Task goal: Continue the passage on classifying multispectral remote sensed forest images with an ensemble tree, starting directly after its final sentence.

#### Text ####

PG student, ECE Department

Sri Venkateswara College of Engineering Pennalur, Sriperumbudur Tk,

Mrs. D. Menaka

Assistant Professor,ECE Department, Sri Venkateswara College of Engineering

Pennalur, Sriperumbudur Tk,

Abstract The objective of the proposed work is to detect and process multispectral remote sensed images and classify them effectively using an ensemble classifier over a region. Thus, analyzing the changes present in that region over a period of time using machine learning methods. (As the traditional methods like surveying is inefficient in analyzing the difficult terrains such as forest cover). The ensemble classifier which is proposed in this work is that of a decision tree or E-Tree (Ensemble Tree classifier), effectively handles large volumes of data. It constantly updates the new classifier, thereby discarding the old ones. First, classification of forest areas has been proposed. A region of interest is selected and processed resulting in data sets to form a dictionary. The dictionary of data sets is interactively made to learn at classifier (Decision E-Tree) for further processing. The accuracy for the proposed classifier needs to be analyzed and compared with the other commonly used classifiers such as SVM, Subspace Discriminant etc. The performance of classifier is analyzed by metrics such as Accuracy, Scatter Plot, Receiver Operating Characteristics curve. Training of different data sets at different locations of forest areas across the globe has to be carried out, for further increase in the accuracy of the classifier. Test images over different periods of time is given as input to the classifier, a Region of Interest is selected and it is predicted based on the trained classifier and the variations in the landscapes is efficiently detected.

#### Provided information ####

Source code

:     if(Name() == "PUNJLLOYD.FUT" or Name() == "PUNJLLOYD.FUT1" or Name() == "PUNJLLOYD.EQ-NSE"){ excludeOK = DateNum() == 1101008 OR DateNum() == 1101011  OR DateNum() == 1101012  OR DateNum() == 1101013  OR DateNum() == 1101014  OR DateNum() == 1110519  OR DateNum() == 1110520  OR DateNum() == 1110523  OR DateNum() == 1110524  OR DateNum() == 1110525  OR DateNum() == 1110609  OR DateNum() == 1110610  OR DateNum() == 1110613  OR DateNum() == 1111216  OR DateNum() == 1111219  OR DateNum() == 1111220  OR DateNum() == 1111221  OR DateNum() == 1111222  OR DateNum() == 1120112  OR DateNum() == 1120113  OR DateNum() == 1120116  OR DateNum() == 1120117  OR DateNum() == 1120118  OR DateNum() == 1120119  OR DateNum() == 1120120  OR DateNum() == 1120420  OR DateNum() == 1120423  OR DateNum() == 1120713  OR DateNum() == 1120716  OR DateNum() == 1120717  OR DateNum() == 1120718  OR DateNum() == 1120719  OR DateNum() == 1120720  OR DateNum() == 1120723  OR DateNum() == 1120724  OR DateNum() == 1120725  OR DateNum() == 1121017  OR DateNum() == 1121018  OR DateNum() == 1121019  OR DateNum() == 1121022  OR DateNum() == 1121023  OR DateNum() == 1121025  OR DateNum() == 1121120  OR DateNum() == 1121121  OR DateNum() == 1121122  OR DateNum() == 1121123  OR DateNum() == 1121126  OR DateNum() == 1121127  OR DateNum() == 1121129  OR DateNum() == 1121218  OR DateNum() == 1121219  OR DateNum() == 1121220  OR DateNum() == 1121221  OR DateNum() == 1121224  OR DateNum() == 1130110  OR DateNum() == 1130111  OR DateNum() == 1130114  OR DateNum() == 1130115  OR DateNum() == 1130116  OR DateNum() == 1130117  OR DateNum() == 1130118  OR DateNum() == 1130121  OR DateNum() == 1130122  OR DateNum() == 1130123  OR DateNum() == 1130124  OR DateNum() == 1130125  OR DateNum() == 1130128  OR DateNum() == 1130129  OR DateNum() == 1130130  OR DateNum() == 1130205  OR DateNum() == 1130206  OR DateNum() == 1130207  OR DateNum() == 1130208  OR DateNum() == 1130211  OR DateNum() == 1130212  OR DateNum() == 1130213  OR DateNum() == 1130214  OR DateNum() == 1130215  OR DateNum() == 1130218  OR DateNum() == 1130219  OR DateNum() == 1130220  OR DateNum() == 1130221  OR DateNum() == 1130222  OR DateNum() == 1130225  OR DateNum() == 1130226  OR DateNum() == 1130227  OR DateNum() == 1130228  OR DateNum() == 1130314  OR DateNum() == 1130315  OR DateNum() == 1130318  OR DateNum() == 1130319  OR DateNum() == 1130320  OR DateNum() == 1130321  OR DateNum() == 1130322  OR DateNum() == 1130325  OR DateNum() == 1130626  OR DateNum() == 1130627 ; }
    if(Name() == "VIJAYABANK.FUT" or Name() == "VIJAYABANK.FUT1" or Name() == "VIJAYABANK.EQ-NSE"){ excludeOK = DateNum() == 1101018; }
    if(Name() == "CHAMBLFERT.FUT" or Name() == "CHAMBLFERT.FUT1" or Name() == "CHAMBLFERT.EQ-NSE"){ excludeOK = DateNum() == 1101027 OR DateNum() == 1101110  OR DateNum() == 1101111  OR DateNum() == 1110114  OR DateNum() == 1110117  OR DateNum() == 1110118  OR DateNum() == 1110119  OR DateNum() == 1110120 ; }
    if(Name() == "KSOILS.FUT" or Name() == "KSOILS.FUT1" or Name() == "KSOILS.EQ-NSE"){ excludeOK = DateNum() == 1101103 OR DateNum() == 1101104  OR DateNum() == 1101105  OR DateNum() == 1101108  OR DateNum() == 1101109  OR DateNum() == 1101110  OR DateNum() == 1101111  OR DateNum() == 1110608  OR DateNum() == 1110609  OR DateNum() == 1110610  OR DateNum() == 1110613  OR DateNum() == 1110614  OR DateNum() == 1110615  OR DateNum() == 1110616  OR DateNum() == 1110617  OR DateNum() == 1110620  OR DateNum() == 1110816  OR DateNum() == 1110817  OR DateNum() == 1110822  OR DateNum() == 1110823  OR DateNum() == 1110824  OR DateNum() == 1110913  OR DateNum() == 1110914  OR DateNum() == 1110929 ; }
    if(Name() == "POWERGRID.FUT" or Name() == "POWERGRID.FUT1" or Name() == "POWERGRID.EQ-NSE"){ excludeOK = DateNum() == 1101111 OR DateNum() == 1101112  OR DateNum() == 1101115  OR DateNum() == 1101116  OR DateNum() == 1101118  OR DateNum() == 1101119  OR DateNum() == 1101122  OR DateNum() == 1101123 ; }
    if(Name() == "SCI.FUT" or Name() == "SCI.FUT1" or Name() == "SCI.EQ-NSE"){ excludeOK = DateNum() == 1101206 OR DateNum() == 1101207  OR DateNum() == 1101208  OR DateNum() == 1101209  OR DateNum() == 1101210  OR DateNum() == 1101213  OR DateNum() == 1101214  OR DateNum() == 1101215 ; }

####

Response for this exercise:
Keywords Change Detection, DecisionTree,Classifier, Remote Sensed Images,Scatter Plot,Receiver Operating Characteistics.

  1. INTRODUCTION

    Climate change across the globe resulting in severe changes over the land terrains across the world. a serious threat to mankind. Hence, analyzing the land covers over a period of time has become essential in order to maintain an ecological balance. Traditional methods (e.g, field surveys, map interpretations) are not effective enough to process land covers and terrains over a wide area such as forest covers and the yet- to be unraveled areas by mankind across the globe.

    Change Detection (CD) involves the use of multi temporal data sets to discriminate areas of land cover change between dates of imaging. In general, these methods can be categorized into two types: The first type covers those methods detecting binary change/no-change information. This performs CD without additional thematic information and produces a CD map in which changed areas are separated from unchanged ones. Here, the comparison is performed directly on the spectral data, resulting in a difference image which is analyzed

    to separate insignificant from meaningful changes. This category includes image differencing, image rationing, vegetation index differencing, and principal component analysis (PCA), among others .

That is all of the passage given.